Toward a theory of Bayesian experimentation in early‐stage ventures
构建贝叶斯模型分析创业者在直接进入与实验性进入之间的选择,发现实验并非总是最优,其效果取决于信息、适应和可占有性三种机制,并受创始人先验偏见和产品多维特征的影响。
Abstract Research Summary The entrepreneurship literature has established the benefits of experimentation but has paid comparatively little attention to its costs. We develop a Bayesian model to illustrate the entrepreneurial choice between direct and experimental entry. We argue that performance depends on three mechanisms: information, adaptation, and appropriability. We show that experimental entry is not universally optimal and characterize the conditions under which each mechanism favors or undermines it. We further allow founders to hold biased prior beliefs, showing that greater bias increases the value of experimentation. Extending the baseline model to a multidimensional setting, we show that experimenting across different dimensions leads to a variety of counterintuitive insights.

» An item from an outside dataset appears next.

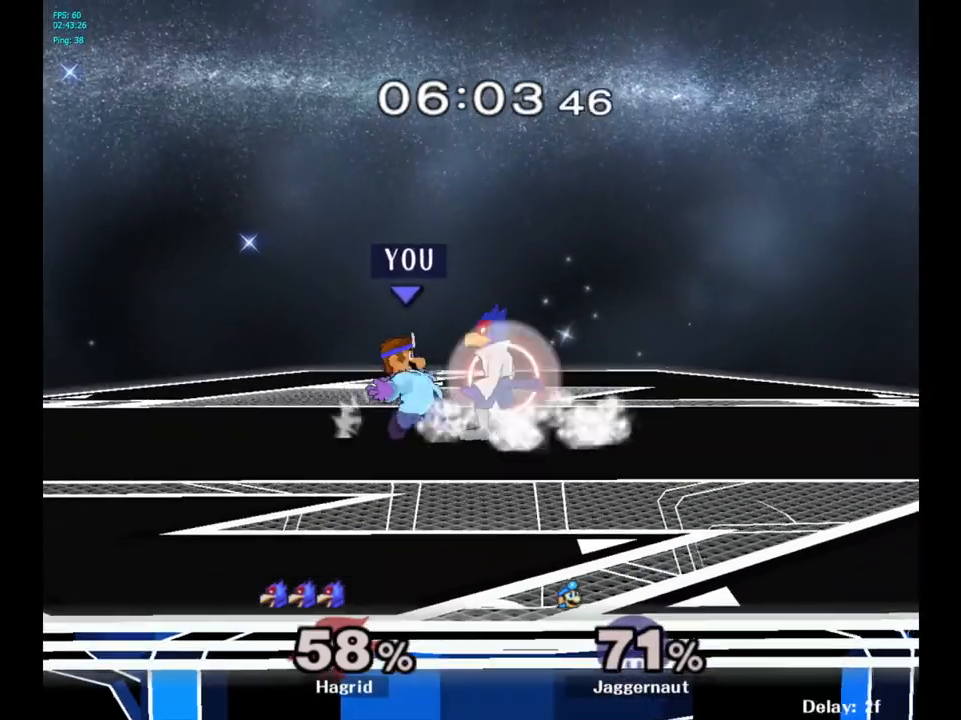
{"buttons": [], "left_stick": "center", "right_stick": "center", "events": [[50, "A", "up"], [133, "A", "down"], [183, "A", "up"], [400, "R1", "up"]]}
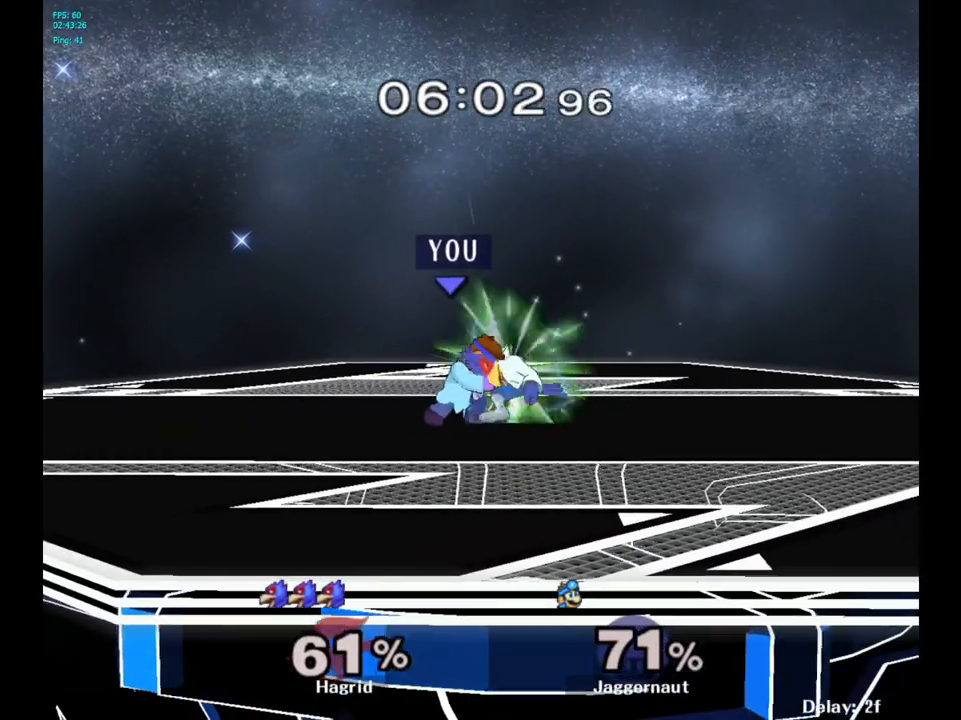
{"buttons": [], "left_stick": "center", "right_stick": "center", "events": [[233, "left_stick", "down"], [450, "left_stick", "center"]]}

Our analysis produces a series of testable predictions and yields several implications for the broader entrepreneurship literature and practice. Managerial Summary Should every startup run experiments before launching? The lean startup movement says yes—but the answer depends on factors often overlooked by founders and investors. Experimentation creates value when the market is genuinely uncertain and founders' beliefs are far from what customers want. It can backfire when feedback is too noisy to interpret, when pivoting is prohibitively costly, or when releasing an early product may favor imitation. In settings where products have several significant features, which dimensions to experiment in matters as much as whether to experiment at all. Our findings offer guidance to entrepreneurs, investors, and policymakers designing the conditions that make experimentation feasible.